Data for analysis Start Marker

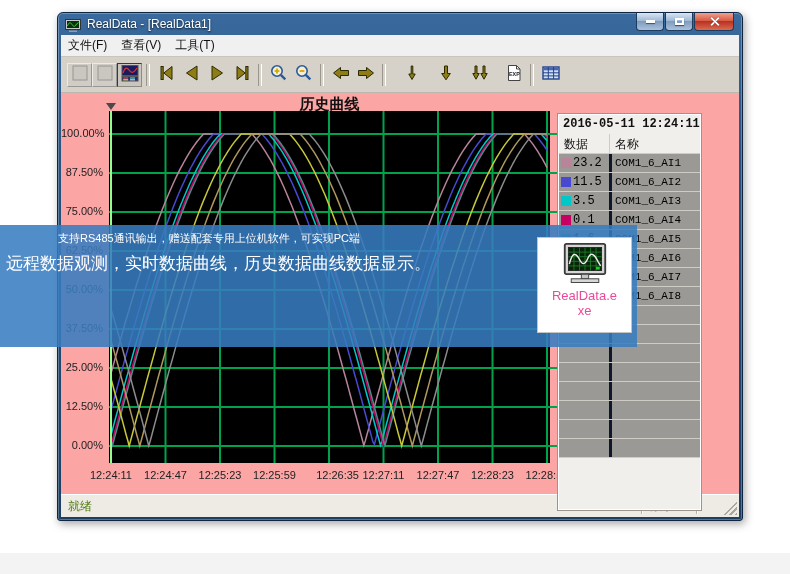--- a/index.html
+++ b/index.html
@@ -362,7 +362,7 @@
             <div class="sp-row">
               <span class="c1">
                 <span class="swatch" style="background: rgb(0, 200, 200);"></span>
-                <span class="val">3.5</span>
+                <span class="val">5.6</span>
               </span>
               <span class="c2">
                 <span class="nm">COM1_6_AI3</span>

Data for analysis End Marker

▶ **Directions for this task**: The material above holds pictures; copy everything else in it exactly.

▶ **Output for this exercise**:
--- a/index.html
+++ b/index.html
@@ -362,7 +362,7 @@
             <div class="sp-row">
               <span class="c1">
                 <span class="swatch" style="background: rgb(0, 200, 200);"></span>
-                <span class="val">3.5</span>
+                <span class="val">5.6</span>
               </span>
               <span class="c2">
                 <span class="nm">COM1_6_AI3</span>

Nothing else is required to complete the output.